• TU TAREA: ¿Puedes reproducir literalmente el fragmento del texto sobre los Colegios de Abogados que empieza con las palabras "La primera conclusión" y termina con "Administración de Justicia."?

• TEXTO PROPORCIONADO:
La primera conclusión es que las misiones encomendadas a los Colegios de Abogados no se cumplen eficientemente. Sin profundizar más en los artículos que lo siguen el artículo 3.1 del Estatuto dice que son fines esenciales de los Colegios de Abogados, en sus respectivos ámbitos, la ordenación del ejercicio de la profesión ; la representación exclusiva de la misma; la defensa de los derechos e intereses profesionales de los colegiados ; la formación profesional permanente de los abogados; el control deontológico y la aplicación del régimen disciplinario en garantía de la sociedad; la defensa del Estado social y democrático de derecho proclamado en la Constitución y la promoción y defensa de los Derechos Humanos, y la colaboración en el funcionamiento, promoción y mejora de la Administración de Justicia.
La segunda conclusión comprende la llamada al principio de jerarquía normativa: la mayor regulación de la profesión de Abogado se encuentra en un reglamento. Además, tanto las menciones existentes en el artículo 134.2 como en el artículo 188.1.5º, ambos de la LEC, se encuentran supeditadas a la apreciación del Secretario Judicial, y, en definitiva del Juez.
Si bien la tienen en gran parte, no vamos a cargar toda la responsabilidad de la precarización de nuestra profesión en los Colegios de Abogados. Aún cuando ante una situación que así lo merezca el Decano o la Junta de Gobierno se dirijan al gobierno judicial correspondiente, normalmente al Presidente del TSJ respectivo, y éste tome en consideración la queja o propuesta, en virtud de la independencia judicial su gestión no pasará de una cordial llamada. Tampoco parece que los Colegios de abogados tengan los suficientes medios como para plantearse el ejercicio de acciones, por ejemplo, sobre competencia desleal, y además su ejercicio debería ser muy riguroso puesto que el prestigio de los mismos se podría en entredicho si no aciertan; y el acierto estará sin duda condicionado por aquellas medidas incorporadas por la Ley 25/2009 de 22 de diciembre, de modificación de diversas leyes (48) para su adaptación a la Ley sobre el libre acceso a las actividades de servicios y su ejercicio (Ley 17/2009 de 23 de noviembre), y en suma a la Directiva del Parlamento Europeo y del Consejo 2006/123/CE de 12 de diciembre de 2006.
En esta materia sin duda se pueden tomar muchas iniciativas desde los Colegios de Abogados que, hay que decirlo, apenas se toman, y creemos que sería más eficiente hacer recaer las funciones de los Colegios y del Consejo General en materia de deontología, ejercicio profesional y competencia y publicidad en una instancia arbitral a la que habría de dotarse de instrumentos eficaces para garantizar su independencia e imparcialidad.

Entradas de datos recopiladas
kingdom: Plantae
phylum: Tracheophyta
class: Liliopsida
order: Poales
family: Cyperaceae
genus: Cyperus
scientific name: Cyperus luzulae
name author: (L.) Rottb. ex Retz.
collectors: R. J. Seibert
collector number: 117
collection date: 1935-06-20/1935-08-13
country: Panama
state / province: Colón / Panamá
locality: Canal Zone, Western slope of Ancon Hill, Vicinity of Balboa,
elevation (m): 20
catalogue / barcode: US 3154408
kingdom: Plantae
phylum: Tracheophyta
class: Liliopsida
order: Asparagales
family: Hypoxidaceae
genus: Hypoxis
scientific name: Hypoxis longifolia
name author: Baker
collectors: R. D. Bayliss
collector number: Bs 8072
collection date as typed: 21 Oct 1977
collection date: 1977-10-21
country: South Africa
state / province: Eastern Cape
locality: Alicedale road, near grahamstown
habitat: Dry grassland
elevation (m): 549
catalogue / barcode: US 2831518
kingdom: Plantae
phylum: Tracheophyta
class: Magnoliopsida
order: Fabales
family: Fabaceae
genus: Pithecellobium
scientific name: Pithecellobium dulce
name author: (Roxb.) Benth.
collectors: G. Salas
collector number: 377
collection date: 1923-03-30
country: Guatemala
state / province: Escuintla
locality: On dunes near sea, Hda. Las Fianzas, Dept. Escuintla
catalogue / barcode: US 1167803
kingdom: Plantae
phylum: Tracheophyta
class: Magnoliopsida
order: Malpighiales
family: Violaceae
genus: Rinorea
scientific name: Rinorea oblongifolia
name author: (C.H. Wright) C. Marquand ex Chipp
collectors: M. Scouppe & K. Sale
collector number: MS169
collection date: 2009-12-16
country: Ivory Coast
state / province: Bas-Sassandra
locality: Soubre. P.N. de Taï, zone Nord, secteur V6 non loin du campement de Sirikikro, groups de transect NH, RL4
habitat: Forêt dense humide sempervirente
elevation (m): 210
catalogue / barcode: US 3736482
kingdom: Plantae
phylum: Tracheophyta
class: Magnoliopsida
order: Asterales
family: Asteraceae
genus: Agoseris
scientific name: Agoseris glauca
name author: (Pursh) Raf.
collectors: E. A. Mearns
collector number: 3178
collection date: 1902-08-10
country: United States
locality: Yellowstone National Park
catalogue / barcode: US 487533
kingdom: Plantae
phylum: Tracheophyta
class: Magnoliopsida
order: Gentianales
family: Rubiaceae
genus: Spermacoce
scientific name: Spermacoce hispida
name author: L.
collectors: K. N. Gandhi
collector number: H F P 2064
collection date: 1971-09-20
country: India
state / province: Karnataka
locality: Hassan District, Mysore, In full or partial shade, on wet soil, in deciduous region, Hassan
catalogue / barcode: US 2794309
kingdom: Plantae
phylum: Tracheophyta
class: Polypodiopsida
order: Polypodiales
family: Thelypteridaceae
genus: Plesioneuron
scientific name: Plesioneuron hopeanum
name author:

• RESULTADO DEL EJERCICIO:
La primera conclusión es que las misiones encomendadas a los Colegios de Abogados no se cumplen eficientemente. Sin profundizar más en los artículos que lo siguen el artículo 3.1 del Estatuto dice que son fines esenciales de los Colegios de Abogados, en sus respectivos ámbitos, la ordenación del ejercicio de la profesión ; la representación exclusiva de la misma; la defensa de los derechos e intereses profesionales de los colegiados ; la formación profesional permanente de los abogados; el control deontológico y la aplicación del régimen disciplinario en garantía de la sociedad; la defensa del Estado social y democrático de derecho proclamado en la Constitución y la promoción y defensa de los Derechos Humanos, y la colaboración en el funcionamiento, promoción y mejora de la Administración de Justicia.